Learning to change – watch it and make up your mind.

There’s a bit of debate flying around the edublogosphere regarding this video. It’s healthy debate, because it’s questioning the motivations of the group that put this video together. I always think it’s healthy when people look beyond the surface and delve for deep understanding. These are the very skills we are hoping we will impart to our students to ensure that they become well rounded citizens of the world. Good modelling all round.

Most of the debate stems from Chris Lehmann’s blog post  Pearson presents: Learning to Change.

Chris has problems with the video for a number of reasons, and you’d probably be best served by following the link and reading what he has to say. One of the points he made that rang true for me was this;

And I don’t know… perhaps under it all, I have a sense that these folks think, “If we just change it all up, the kids will all suddenly just start learning like crazy” when that misses several points — 1) we still have an insanely anti-intellectual culture that is so much more powerful than schools. 2) Deep learning is still hard, and our culture is moving away from valuing things that are hard to do. 3) We still need teachers to teach kids thoughtfulness, wisdom, care, compassion, and there’s an anti-teacher rhetoric that, to me, undermines that video’s message.

It’s point three that resonates deep with me. What underpins all good teaching and learning (IMHO) is the formation of relationships. I firmly believe that no child will learn anything from me until I’ve shown them that I’m interested in them and what they have to say. Without passionate teachers, who realise that teaching the whole person is vital, no Web 2.0 tool is going to make any huge difference to learning outcomes. The tools can make the learning more interesting and can provide them with useful skills, but they still need guidance and purpose to direct the learning that needs to take place. There’s my sermon from the mount for today!

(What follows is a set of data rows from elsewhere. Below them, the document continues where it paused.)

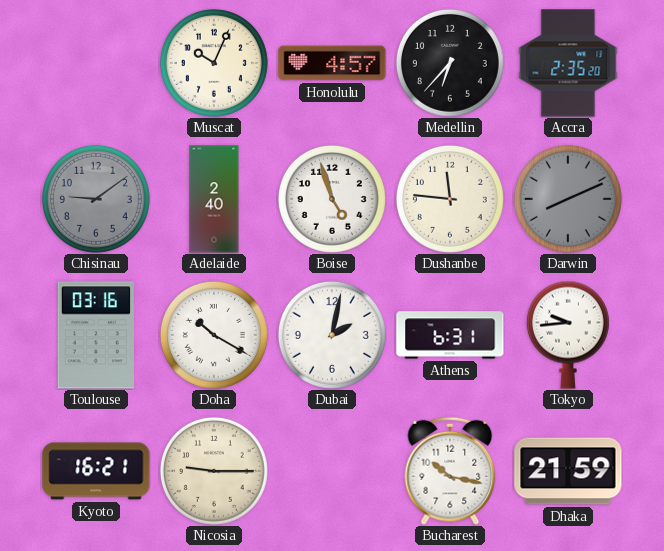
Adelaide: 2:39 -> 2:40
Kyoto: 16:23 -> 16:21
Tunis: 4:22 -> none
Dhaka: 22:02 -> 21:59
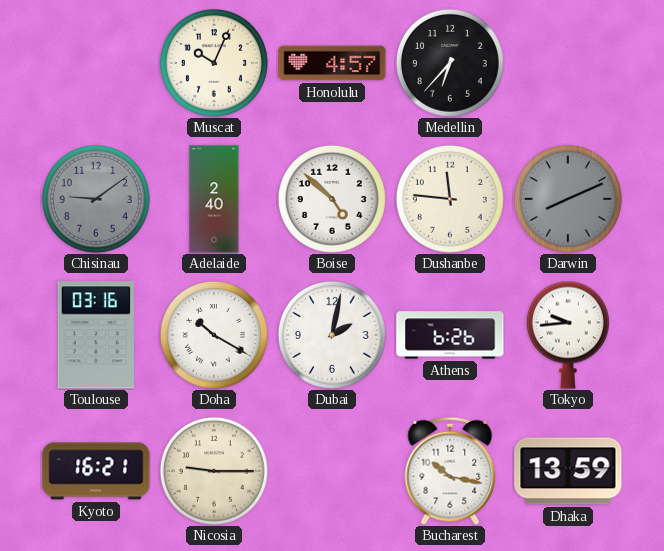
Accra: 2:35 -> none
Boise: 4:57 -> 4:52
Athens: 6:31 -> 6:26
Dhaka: 21:59 -> 13:59
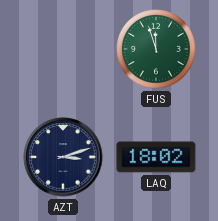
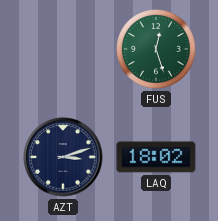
FUS: 11:57 -> 12:27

Chris questions the motivation of the creators of the video,  Pearson Learning, a company that has a web based formative assessment testing system and reporting tool. He asks us to consider if we should be paying attention to a message from a company with a vested interest in us using the web for learning. It’s a must read post – make sure you read the comment thread that follows for more interesting discussion. Here’s what I posted in response;

Great post. I’ve seen this video at numerous blog sites over the past week and none had made mention of the production company behind it. I still like it, because I think it makes people think about the shifts that need to happen if we are going to enable our students to become fully digital literate and make the most of what the web can offer. I do think you highlight an important point – this shift is not going to be easy and we do need to focus on the learning as our most important motivation rather than communication for communications sake. I’m going to watch your keynote – interested in what you have to say.
Thanks Chris for prompting me to think and probe deeper. It’s vitally important that we remember to not always take things at face value but to question and explore. These are digital literacy skills we all need to have; both we as educators and our students. I stand by what I said in my comment – I still like this video and the things it is saying to us. I think it will assist in making people think and help to make the shift happen. I just won’t be looking at it through the same rose coloured glasses that I was wearing last week when I first saw it.